◆ The problem: Every line of the listing that holds the word "SECTION" should be returned.
[Exercise materials Boundary: Start]
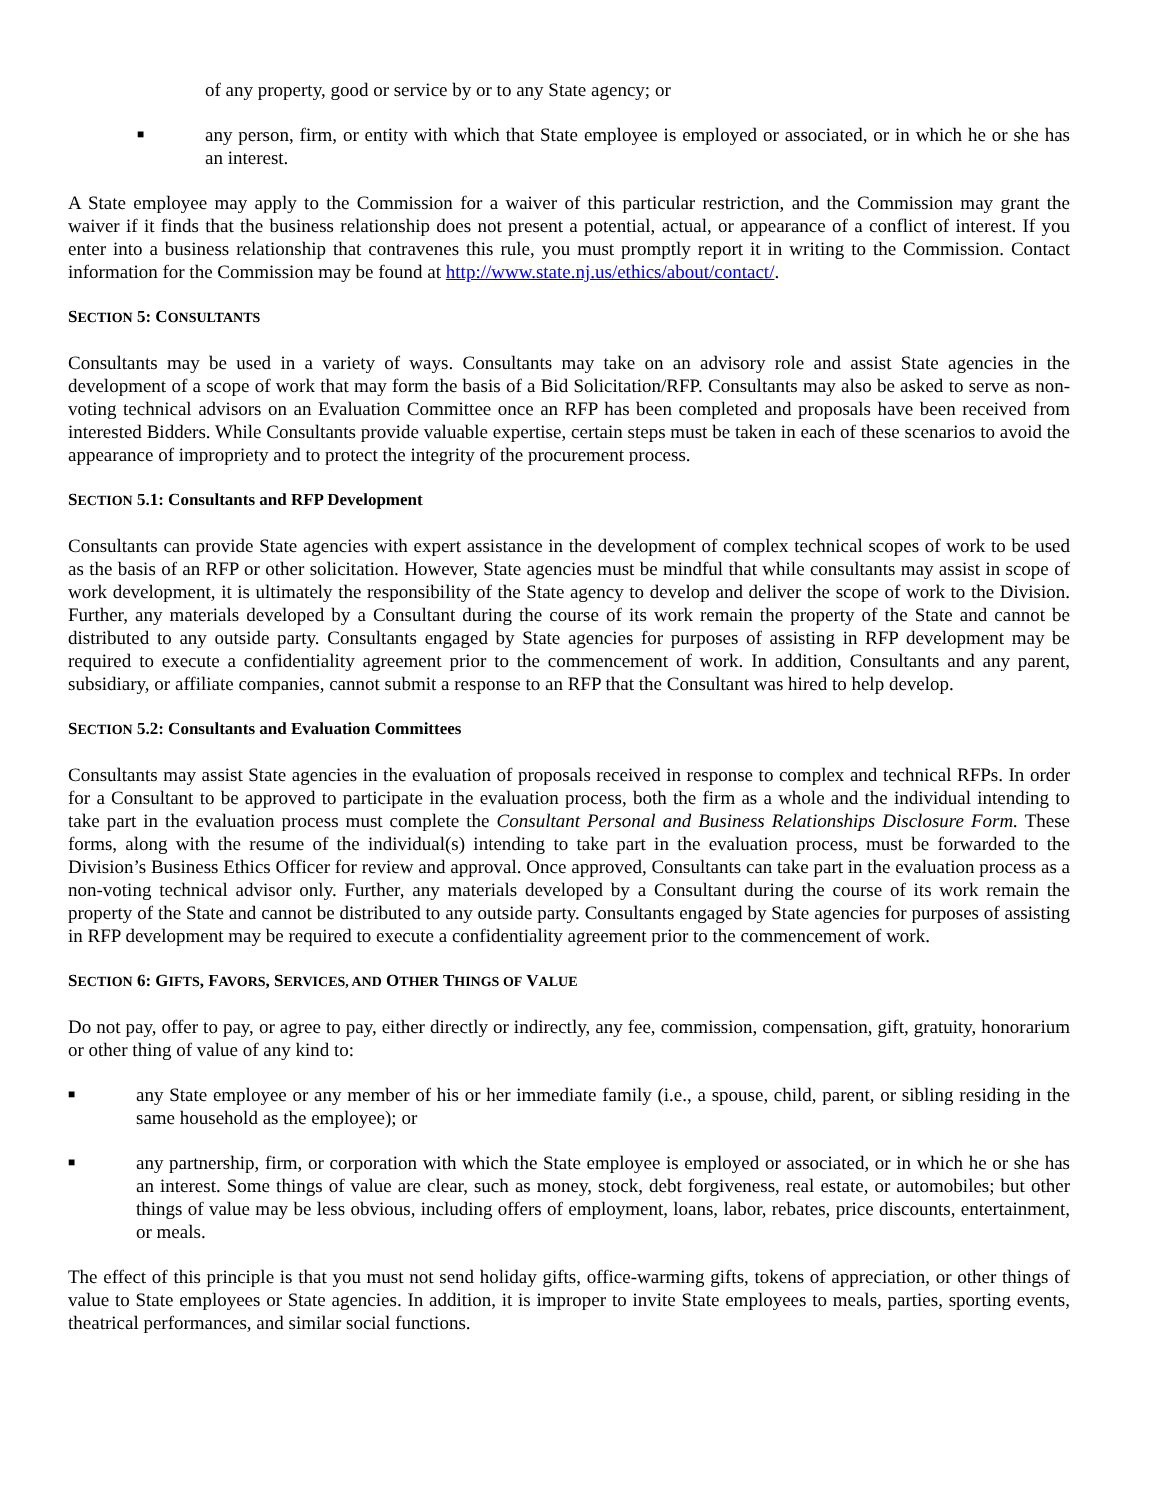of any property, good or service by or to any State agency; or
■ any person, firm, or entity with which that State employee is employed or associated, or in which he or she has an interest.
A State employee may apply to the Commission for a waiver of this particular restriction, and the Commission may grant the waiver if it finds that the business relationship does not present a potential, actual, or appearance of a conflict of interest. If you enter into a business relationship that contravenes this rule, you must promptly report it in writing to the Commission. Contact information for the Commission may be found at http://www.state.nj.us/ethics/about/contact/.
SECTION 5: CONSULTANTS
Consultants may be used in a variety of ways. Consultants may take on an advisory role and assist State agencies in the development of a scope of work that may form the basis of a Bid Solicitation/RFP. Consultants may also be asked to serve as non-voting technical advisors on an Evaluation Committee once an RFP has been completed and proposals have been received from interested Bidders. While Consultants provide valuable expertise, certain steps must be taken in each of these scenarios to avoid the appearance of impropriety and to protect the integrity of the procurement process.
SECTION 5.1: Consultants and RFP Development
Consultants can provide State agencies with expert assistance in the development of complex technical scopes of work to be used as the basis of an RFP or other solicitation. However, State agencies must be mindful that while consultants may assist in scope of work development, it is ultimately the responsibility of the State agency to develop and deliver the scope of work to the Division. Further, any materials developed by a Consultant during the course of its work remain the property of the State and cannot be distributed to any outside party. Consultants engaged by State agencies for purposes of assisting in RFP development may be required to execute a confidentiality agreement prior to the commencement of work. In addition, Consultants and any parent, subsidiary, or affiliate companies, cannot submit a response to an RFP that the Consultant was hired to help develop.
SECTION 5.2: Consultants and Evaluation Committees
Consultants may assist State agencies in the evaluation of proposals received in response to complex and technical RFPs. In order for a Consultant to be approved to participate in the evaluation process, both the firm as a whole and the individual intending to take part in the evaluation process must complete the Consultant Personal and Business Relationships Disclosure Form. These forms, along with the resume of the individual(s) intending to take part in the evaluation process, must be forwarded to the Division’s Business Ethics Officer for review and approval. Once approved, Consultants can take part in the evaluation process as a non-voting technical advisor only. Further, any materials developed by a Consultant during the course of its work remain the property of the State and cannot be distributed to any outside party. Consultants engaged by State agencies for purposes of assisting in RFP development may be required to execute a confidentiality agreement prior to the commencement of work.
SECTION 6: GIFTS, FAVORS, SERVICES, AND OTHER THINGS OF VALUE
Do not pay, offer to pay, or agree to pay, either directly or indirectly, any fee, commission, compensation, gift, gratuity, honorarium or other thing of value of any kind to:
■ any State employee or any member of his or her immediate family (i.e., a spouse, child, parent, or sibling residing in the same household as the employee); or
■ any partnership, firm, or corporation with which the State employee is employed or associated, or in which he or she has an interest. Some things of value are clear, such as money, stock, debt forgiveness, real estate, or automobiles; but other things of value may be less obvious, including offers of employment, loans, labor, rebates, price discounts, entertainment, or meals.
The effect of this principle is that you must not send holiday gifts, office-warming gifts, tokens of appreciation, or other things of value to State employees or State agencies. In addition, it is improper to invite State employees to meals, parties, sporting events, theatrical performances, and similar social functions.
[Exercise materials Boundary: End]
◆ Solution:
SECTION 5: CONSULTANTS
SECTION 5.1: Consultants and RFP Development
SECTION 5.2: Consultants and Evaluation Committees
SECTION 6: GIFTS, FAVORS, SERVICES, AND OTHER THINGS OF VALUE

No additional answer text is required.